I was detained for more than six years by the U.S.government, in the detention facility at Guantánamo Bay. In late 2001, I was a journalist with the news agency al-Jazeera, assigned to cover the war in Afghanistan. While on that assignment, I was detained at the border of Pakistan-Afghanistan, and transferred to U. S.custody. I found that I had entered into a nightmare that would claim six years of my life and place great hardship on my family.
Fortunately, Amnesty International and other organisations called attention to my case and campaigned on my behalf. In December last year, my case was featured in Amnesty International’s Global Write-a-thon. A few months later, I was released from Guantánamo in May 2008 without charges.
I received more than 20,000 letters from members and supporters of Amnesty International during my last two years at Guantánamo Bay. I received letters from all over the world – the United States, South American all over Europe,Japan and Asia, many countries. These letters really encouraged me during my very difficult time. They made me feel as though I was not alone and not to give up. The writers encouraged me, they said they would advocate for me and pray for me. Some people sent me songs, others poetry. I really appreciated it when people sent me letters telling me about themselves. The letters where the person told me about their life, their occupation and what they did were very good for me – especially when they sent a picture of the place they lived. Also, the letters where the person told me about their family, if they were missing someone themselves, if they also had been through a hard time previously. I felt as though people had not forgotten me through these letters and I felt something change in my life for the better from these letters.

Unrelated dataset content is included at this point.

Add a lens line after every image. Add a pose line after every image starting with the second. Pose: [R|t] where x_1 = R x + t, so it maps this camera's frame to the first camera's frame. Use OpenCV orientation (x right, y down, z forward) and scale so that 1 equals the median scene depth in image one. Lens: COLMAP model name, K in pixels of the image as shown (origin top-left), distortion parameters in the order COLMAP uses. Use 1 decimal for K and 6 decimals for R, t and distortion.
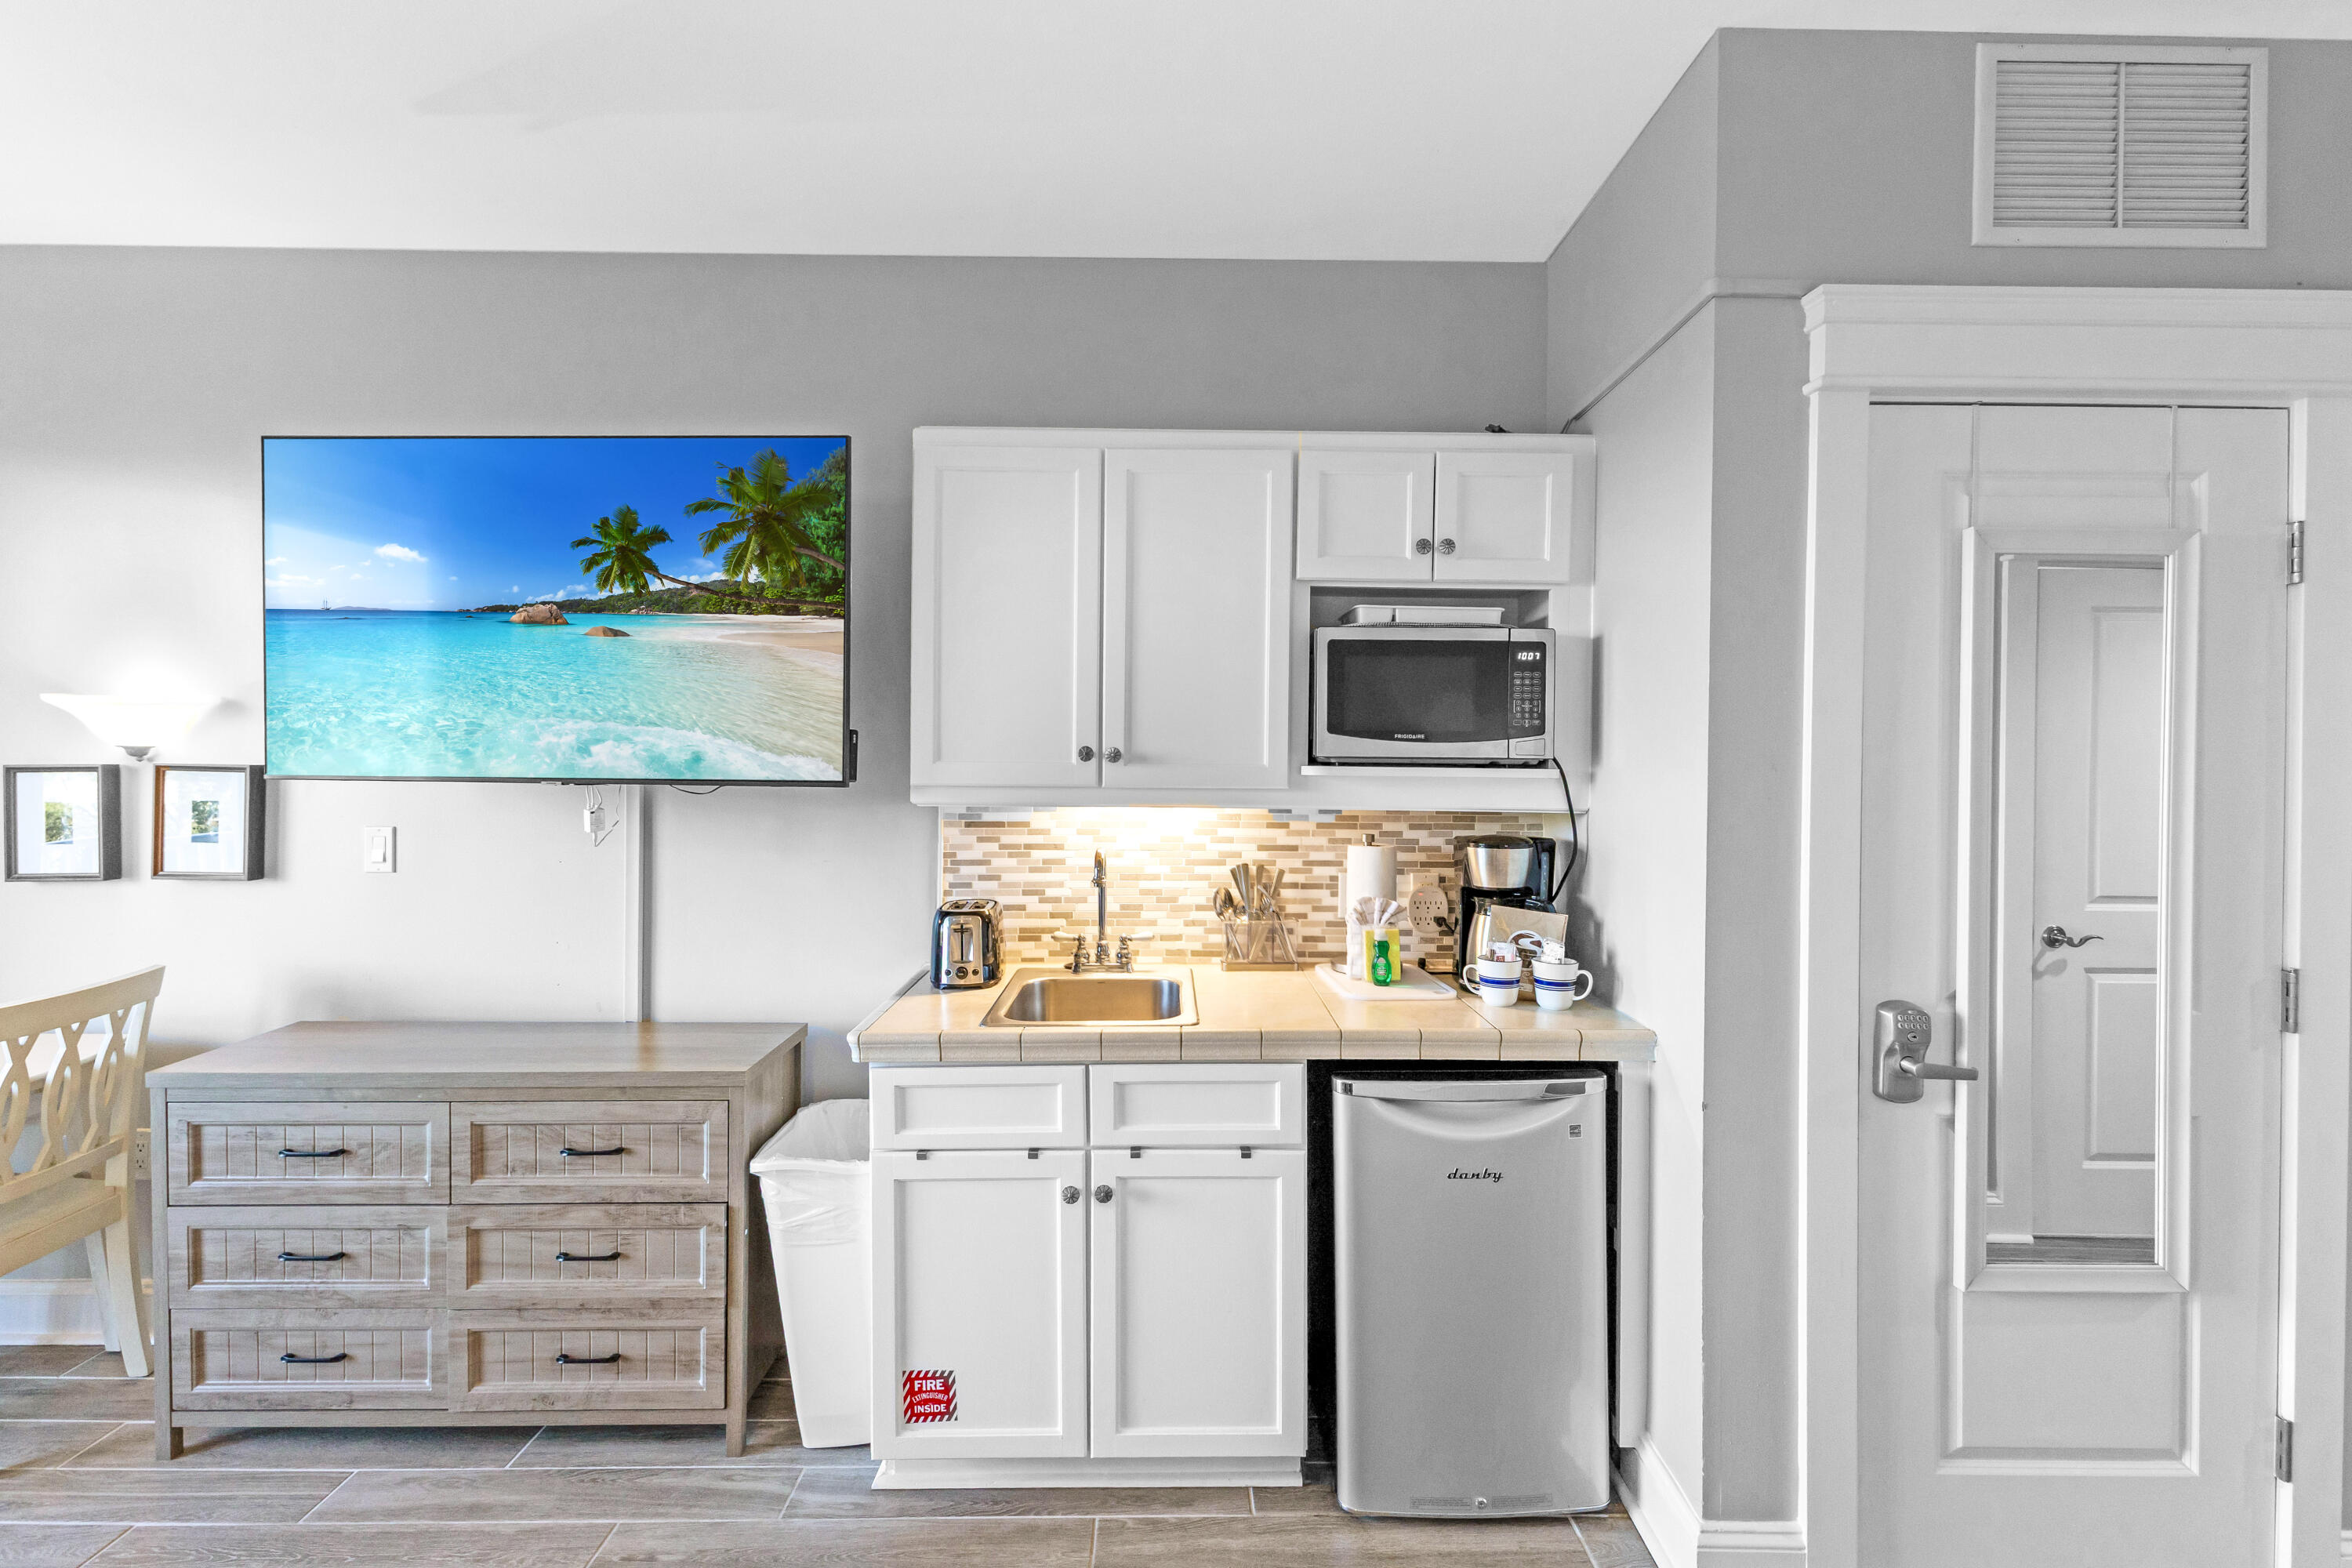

Also, I felt and could notice that from all these letters, the Administration of Guantánamo Bay changed and approved towards me, as they knew I was not alone and I had people who cared about me. The guards said to me that they could see I was someone who mattered and must be important because of all the letters – this made them respect me more.
Finally, all of these letters from Amnesty International led me to think about human rights. I thought about why would all of these people write to me, a stranger and want to help and encourage me? Why would these people who are from a different country, religion, race – everything – want to work for me and wish good things for me and for me to be released?
This made me to understand about human rights and for me to decide to work in human rights and to help people upon me release. This is why I am now working for Al Jazeera and they have opened a new desk called “Public Liberties and Human Rights”. We want to work for human rights all over the world and to help those people who need the help of others, I hope, enshallah, to continue this work for all of my life.
I ask you help make a difference in the lives of people who are facing great adversity. Prisoners of conscience and human rights defenders risk their own freedom to fight for the rights of all. They deserve our support.
Please know whatever you write – how long or short – means so much to the people you write to. Thank you again to Amnesty International and to all of those who wrote and encouraged during my hard time.